Wszyscy tworzymy grupę
Nieznające się koty niechętnie przebywają w grupach. Kiedy są do tego zmuszone np. bliskością dobrze zaopatrzonego śmietnika (dostępnością pożywienia), zwykle korzystając z niego, wybierają różne ramy czasowe żeby go odwiedzić. Unikają spotkań czy konfrontacji.
Inaczej jest w naszych domach. Jeśli w domu mieszka kilka kotów są zmuszone przez nas, do przebywania w swoim towarzystwie. Co więcej, w tych mieszkaniach przebywają jeszcze ludzie oraz inne istoty. Kot musi sobie z tym wszystkim jakoś poradzić, stara się przystosować, ale nie zawsze mu się udaje.

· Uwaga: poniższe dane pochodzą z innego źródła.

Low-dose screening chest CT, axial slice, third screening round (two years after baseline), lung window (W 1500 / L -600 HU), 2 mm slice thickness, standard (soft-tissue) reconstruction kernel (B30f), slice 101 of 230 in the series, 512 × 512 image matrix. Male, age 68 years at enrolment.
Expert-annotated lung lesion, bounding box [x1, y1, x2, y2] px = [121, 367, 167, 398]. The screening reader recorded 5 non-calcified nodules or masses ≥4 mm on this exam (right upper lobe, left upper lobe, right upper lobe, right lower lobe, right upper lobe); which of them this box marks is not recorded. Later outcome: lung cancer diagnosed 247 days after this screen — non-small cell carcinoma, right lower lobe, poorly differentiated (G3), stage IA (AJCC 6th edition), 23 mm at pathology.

Chcąc nie chcąc koty zaczynają funkcjonować w luźno powiązanej grupie, w której dość łatwo o konflikt i utratę poczucia bezpieczeństwa (tym bardziej, że są koty, które nigdy się do takiej sytuacji nie dostosują)
A sygnały dotyczące problemu są jasne: blokowanie dostępu do jedzenia, legowiska, zabawy i kuwety, stale wzmożona czujność kotów, nerwowe przemieszczanie się po domu lub stałe ukrywanie się w bezpiecznych miejscach, unikanie niektórych pomieszczeń. W końcu choroba somatyczna wywołana stresem.

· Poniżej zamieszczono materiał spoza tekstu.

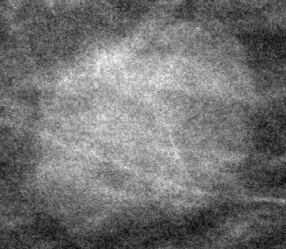
Cropped region of a digitized screen-film mammogram centred on a radiologist-marked abnormality, right breast, CC view, BI-RADS breast density category 2 (scale 1–4).
Marked abnormality: mass, shape oval, margins circumscribed; BI-RADS assessment category 3; subtlety rating 5 on a 1 (subtle) to 5 (obvious) scale; pathology result (as recorded, not read from the image): benign.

Zastanawiające jak bardzo opiekunowie nie chcą dostrzegać takich konfliktów. A wystarczy poznać naturalne kocie zachowania, postępować w jak najbardziej naturalny dla kota sposób i starać się zapewnić kotom poczucie bezpieczeństwa.
Pamiętajmy, to my zdecydowaliśmy za kota, gdzie ma mieszkać. Nie decydujmy za niego jak ma się zachowywać, bo to przepis na kocią tragedię.